Universités et CNRS : une mise au pas au nom de la "croissance"

Publié le par la Rédaction


Le découpage du CNRS est, après le Pacte pour la Recherche, la création de l’ANR, la LRU et la mise en place de l’AERES, une étape supplémentaire dans la prise en main complète du pilotage de la recherche par quelques technocrates du ministère et leurs amis industriels.

Le découpage du CNRS en Instituts, assorti des nominations gouvernementales aux postes décisionnels, confirme la volonté de pilotage des orientations scientifiques par le pouvoir. Comme pour la loi dite «d’autonomie» des Universités, ce qui est attaqué ici c’est bien l’autonomie des divers champs scientifiques. Face à ce pilotage autoritaire, nous opposons le principe autogestionnaire : c’est nous qui travaillons, c’est nous qui décidons !

Cette politique mène à plus de précarité, des attributions de crédits sur projet, une recherche et un enseignement supérieur pour servir les intérêts du secteur privé dans la guerre économique internationale. Cette mise au pas nous est imposée au nom de la croissance et de la lutte sur le front de l’«économie de la connaissance».

Le credo de la croissance à tout prix a montré sans conteste ses limites et son absurdité.
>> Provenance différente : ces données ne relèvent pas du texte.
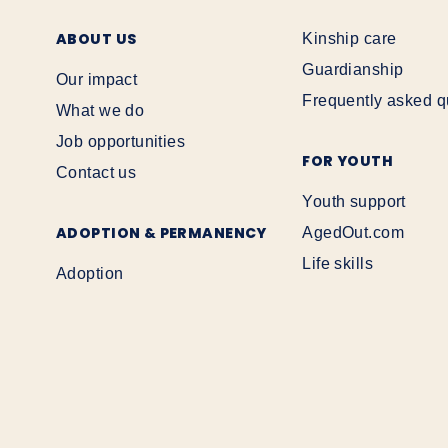
ABOUT US
Kinship care
Guardianship
Our impact
Frequently asked q
What we do
Job opportunities
FOR YOUTH
Contact us
Youth support
ADOPTION & PERMANENCY
AgedOut.com
Life skills
Adoption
Alors que dans le monde la pauvreté s’accroît, que notre environnement est saturé de substances chimiques toxiques et que notre quotidien est envahi de gadgets électroniques coûteux et inutiles, comment ne pas voir que les améliorations de nos conditions de vie ne sont pas conditionnées par la «croissance économique» impulsée par l’innovation techno-scientifique ? Au contraire, il est nécessaire de sortir de l’impasse suicidaire de la croissance que les intérêts capitalistes imposent au monde !

La recherche que nous voulons

La CNT soutient toutes les tentatives concrètes pour une recherche et un enseignement supérieur au service de tous : s’opposer à la privatisation des recherches, développer les logiciels libres, donner libre accès aux résultats de la recherche, développer les universités populaires et les UFR autogérées, permettre la formation tout au long de la vie, s’organiser en équipes et laboratoires non-hiérarchiques, publier dans les revues gratuites…

Mais ce n’est pas suffisant, car le système capitaliste fait tout pour entraver le développement de ces initiatives. Seules la lutte et l’organisation collective permettront d’établir un rapport de force suffisant afin d’obtenir ce que nous voulons :
— Une Université et une Recherche autogérées où les buts et les orientations se décident de manière démocratique par des commissions élues issues du monde étudiant et académique,
— L’arrêt du recours aux contrats précaires et à la sous-traitance au sein des Universités. Une Université et une Recherche de qualité, cela commence par des emplois stables pour le personnel !
— Une abolition des hiérarchies salariales et cela commence par une augmentation des plus bas salaires !

Les financements existent, à nous de nous les réapproprier :
Transfert des crédits militaires : l’arrêt de la recherche militaire, qui, sous prétexte d’assurer notre «défense», ne sert qu’à accroître la domination des puissants, permettra de transférer les crédits de l’armée sur ceux de la recherche publique non mortifère.
Arrêt du crédit impôt recherche : ce système qui vise à rembourser la moitié des frais de recherche des entreprises privées est scandaleux. Une fois encore c’est de l’argent public qui sert à garantir des intérêts privés (via les brevets déposés par ces entreprises).
Suppression des agences d’innovation : les crédits énormes consentis à l’Agence nationale de la recherche (ANR) représentent un autre cas de détournement de l’argent public vers des projets conformes aux exigences du monde industriel ou de soi-disant intérêts collectifs (nanotechnologie, neuroéconomie, pharmacologie…) au détriment de pans entiers de la connaissance (notamment sciences sociales).